With humble beginnings way back in 1900, Greenply Industries Ltd has emerged as a leading interior infra player in the wood panel space in the country. The product portfolio of the company comprises mainly plywood and medium density fibre board (MDF), which contributes about 70% and 30% respectively to the top line growth. It has four state of the art plywood manufacturing facilities along with the country’s largest MDF plant. It has a 26% market share in the plywood segment, while the MDF share is over 30%. It has been consciously moving to an asset light model over the next few years by outsourcing its mid segment products. This would free the in-house capacity in favour of the premium segment, which generates better margins. Envisaging capacity constraints in the next few years, Greenply plans to set up a new MDH facility in Andhra Pradesh, thereby trebling the capacity by the end of 2019. The growing market for readymade furniture is witnessing a tremendous growth and the new MDH plant will impact the bottom line positively. On the other hand, Greenply has a widespread distribution network, with an extremely strong pan India presence. A key trigger for the company will be the rollout of GST from next year. The unorganised sector has been enjoying a price advantage by staying below the exemption limit of Rs 1.50 crore turnover, while other large companies like Greenply have to pay 12.5% excise and VAT. Currently, the price difference between the organised and unorganised players is around 20%, which will come down by half as the dealer will be able to enjoy input credits for GST paid. Moreover, the exemption limit will come down significantly to Rs 10 lakh for the unorganised players, thus reducing the price gap. Apart from the benefit in the domestic market post GST, the import of low cost Chinese plywood would also reduce, driving the growth of the company significantly. The Greenply stock is an excellent pick among the mid-cap basket at the current market price of Rs 270, with a 50% appreciation in the next 15 months.

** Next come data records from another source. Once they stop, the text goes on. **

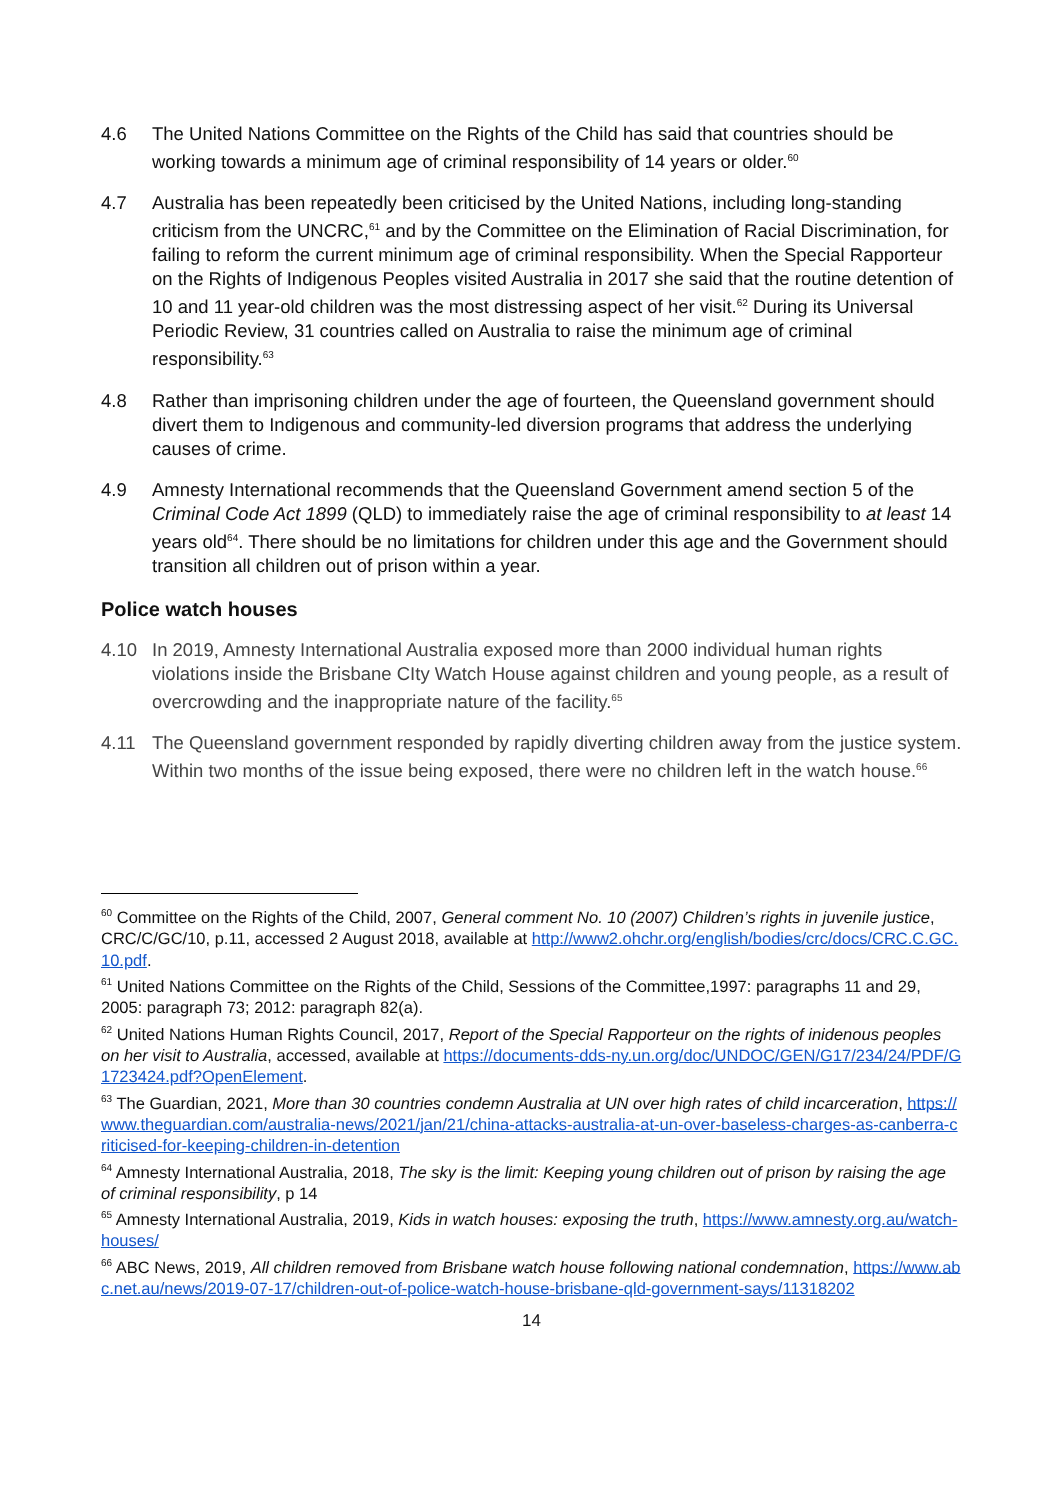4.6 The United Nations Committee on the Rights of the Child has said that countries should be working towards a minimum age of criminal responsibility of 14 years or older.<sup>60</sup>
4.7 Australia has been repeatedly been criticised by the United Nations, including long-standing criticism from the UNCRC,<sup>61</sup> and by the Committee on the Elimination of Racial Discrimination, for failing to reform the current minimum age of criminal responsibility. When the Special Rapporteur on the Rights of Indigenous Peoples visited Australia in 2017 she said that the routine detention of 10 and 11 year-old children was the most distressing aspect of her visit.<sup>62</sup> During its Universal Periodic Review, 31 countries called on Australia to raise the minimum age of criminal responsibility.<sup>63</sup>
4.8 Rather than imprisoning children under the age of fourteen, the Queensland government should divert them to Indigenous and community-led diversion programs that address the underlying causes of crime.
4.9 Amnesty International recommends that the Queensland Government amend section 5 of the Criminal Code Act 1899 (QLD) to immediately raise the age of criminal responsibility to at least 14 years old<sup>64</sup>. There should be no limitations for children under this age and the Government should transition all children out of prison within a year.
Police watch houses
4.10 In 2019, Amnesty International Australia exposed more than 2000 individual human rights violations inside the Brisbane CIty Watch House against children and young people, as a result of overcrowding and the inappropriate nature of the facility.<sup>65</sup>
4.11 The Queensland government responded by rapidly diverting children away from the justice system. Within two months of the issue being exposed, there were no children left in the watch house.<sup>66</sup>
<sup>60</sup> Committee on the Rights of the Child, 2007, General comment No. 10 (2007) Children’s rights in juvenile justice, CRC/C/GC/10, p.11, accessed 2 August 2018, available at http://www2.ohchr.org/english/bodies/crc/docs/CRC.C.GC.10.pdf.
<sup>61</sup> United Nations Committee on the Rights of the Child, Sessions of the Committee,1997: paragraphs 11 and 29, 2005: paragraph 73; 2012: paragraph 82(a).
<sup>62</sup> United Nations Human Rights Council, 2017, Report of the Special Rapporteur on the rights of inidenous peoples on her visit to Australia, accessed, available at https://documents-dds-ny.un.org/doc/UNDOC/GEN/G17/234/24/PDF/G1723424.pdf?OpenElement.
<sup>63</sup> The Guardian, 2021, More than 30 countries condemn Australia at UN over high rates of child incarceration, https://www.theguardian.com/australia-news/2021/jan/21/china-attacks-australia-at-un-over-baseless-charges-as-canberra-criticised-for-keeping-children-in-detention
<sup>64</sup> Amnesty International Australia, 2018, The sky is the limit: Keeping young children out of prison by raising the age of criminal responsibility, p 14
<sup>65</sup> Amnesty International Australia, 2019, Kids in watch houses: exposing the truth, https://www.amnesty.org.au/watch-houses/
<sup>66</sup> ABC News, 2019, All children removed from Brisbane watch house following national condemnation, https://www.abc.net.au/news/2019-07-17/children-out-of-police-watch-house-brisbane-qld-government-says/11318202
14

Reflecting the cautious mood in global equities ahead of the eagerly awaited commentary of the US Federal Reserve on how aggressively it plans to raise rates, the Indian stock markets performed quite poorly. In the week ended 26 August, Friday, the Sensex fell 53 points to close at 27,782 while the Nifty declined 19 points to settle at 8,572. Traders were cautious that any increase in interest rates by the US Fed Reserve Chairwoman could spur the FIIs to pull out money from the emerging markets and redirect it to the US. Market men have not been building plus positions in their favourite stocks on valuation concerns for some time. Similarly, high net worth investors have been booking profits in equity mutual funds for the last four-six weeks, creating a mild redemption pressure. This has also led to few mutual funds to book profits and increases their cash allocation in their schemes ahead of any correction in September. With the US Fed deciding not to increase interest rates this time, our markets are expected to react positively next week but come down after profit booking.
Rajiv Kapoor is a share broker, certified mutual fund expert and MDRT insurance agent.